Your task is to repeat the entries exactly. Leave the pictures out.

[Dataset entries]
★ ★ ★ ★ ★

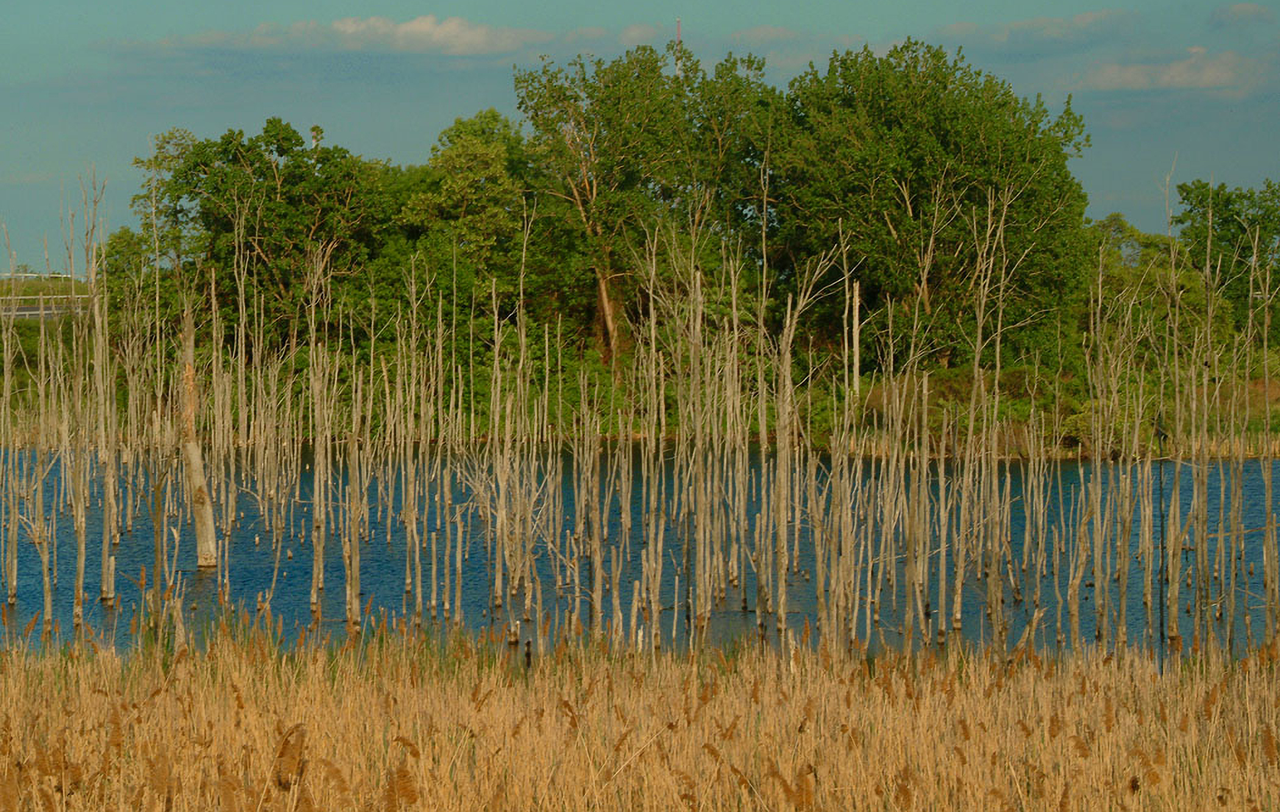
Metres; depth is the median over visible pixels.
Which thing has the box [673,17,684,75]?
radio tower
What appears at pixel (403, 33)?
cloud
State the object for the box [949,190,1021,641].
dead tree
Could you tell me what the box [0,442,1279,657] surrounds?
lake
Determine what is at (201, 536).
dead tree trunk
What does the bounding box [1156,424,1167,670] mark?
pole
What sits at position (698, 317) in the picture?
dead tree
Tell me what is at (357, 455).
dead tree
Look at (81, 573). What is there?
dead tree
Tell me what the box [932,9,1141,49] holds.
cloud
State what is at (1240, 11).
cloud
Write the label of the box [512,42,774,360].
tree
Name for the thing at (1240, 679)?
reed bed
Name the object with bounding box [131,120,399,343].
tree
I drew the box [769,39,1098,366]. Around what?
tree
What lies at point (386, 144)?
sky
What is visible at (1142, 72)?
cloud
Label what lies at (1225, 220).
tree
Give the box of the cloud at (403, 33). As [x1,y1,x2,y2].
[115,14,656,57]
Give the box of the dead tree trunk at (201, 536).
[176,290,219,569]
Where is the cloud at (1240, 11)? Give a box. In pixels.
[1209,1,1276,26]
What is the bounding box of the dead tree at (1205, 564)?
[1191,182,1215,644]
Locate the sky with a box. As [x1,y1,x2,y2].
[0,0,1279,273]
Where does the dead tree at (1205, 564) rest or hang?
in the lake
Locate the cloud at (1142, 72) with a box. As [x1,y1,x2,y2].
[1067,46,1276,92]
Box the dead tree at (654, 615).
[628,222,682,648]
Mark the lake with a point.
(303, 566)
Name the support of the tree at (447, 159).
on the far bank
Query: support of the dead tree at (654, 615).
in the lake
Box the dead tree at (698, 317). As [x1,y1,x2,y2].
[683,261,704,638]
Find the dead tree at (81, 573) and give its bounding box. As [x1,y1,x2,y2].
[59,169,112,621]
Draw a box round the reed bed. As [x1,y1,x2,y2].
[0,608,1279,811]
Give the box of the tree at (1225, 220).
[1175,176,1279,332]
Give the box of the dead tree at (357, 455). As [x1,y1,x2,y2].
[342,355,365,627]
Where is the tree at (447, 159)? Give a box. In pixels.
[396,109,553,334]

★ ★ ★ ★ ★

• Result of the exercise:
Metres; depth is the median over visible pixels.
Which thing has the box [673,17,684,75]?
radio tower
What appears at pixel (403, 33)?
cloud
State the object for the box [949,190,1021,641].
dead tree
Could you tell me what the box [0,442,1279,657] surrounds?
lake
Determine what is at (201, 536).
dead tree trunk
What does the bounding box [1156,424,1167,670] mark?
pole
What sits at position (698, 317) in the picture?
dead tree
Tell me what is at (357, 455).
dead tree
Look at (81, 573). What is there?
dead tree
Tell me what the box [932,9,1141,49] holds.
cloud
State what is at (1240, 11).
cloud
Write the label of the box [512,42,774,360].
tree
Name for the thing at (1240, 679)?
reed bed
Name the object with bounding box [131,120,399,343].
tree
I drew the box [769,39,1098,366]. Around what?
tree
What lies at point (386, 144)?
sky
What is visible at (1142, 72)?
cloud
Label what lies at (1225, 220).
tree
Give the box of the cloud at (403, 33). As [x1,y1,x2,y2].
[115,14,656,57]
Give the box of the dead tree trunk at (201, 536).
[176,290,219,569]
Where is the cloud at (1240, 11)? Give a box. In pixels.
[1209,1,1276,26]
What is the bounding box of the dead tree at (1205, 564)?
[1191,182,1215,644]
Locate the sky with a box. As [x1,y1,x2,y2].
[0,0,1279,273]
Where does the dead tree at (1205, 564) rest or hang?
in the lake
Locate the cloud at (1142, 72) with a box. As [x1,y1,x2,y2].
[1067,46,1276,92]
Box the dead tree at (654, 615).
[628,222,682,648]
Mark the lake with a point.
(303, 566)
Name the support of the tree at (447, 159).
on the far bank
Query: support of the dead tree at (654, 615).
in the lake
Box the dead tree at (698, 317). As [x1,y1,x2,y2].
[683,261,704,638]
Find the dead tree at (81, 573) and give its bounding box. As [x1,y1,x2,y2].
[59,169,112,621]
Draw a box round the reed bed. As [x1,y1,x2,y2].
[0,608,1279,811]
Give the box of the tree at (1225, 220).
[1175,176,1279,332]
Give the box of the dead tree at (357, 455). As [x1,y1,x2,y2].
[342,355,365,627]
Where is the tree at (447, 159)? Give a box. In pixels.
[396,109,553,334]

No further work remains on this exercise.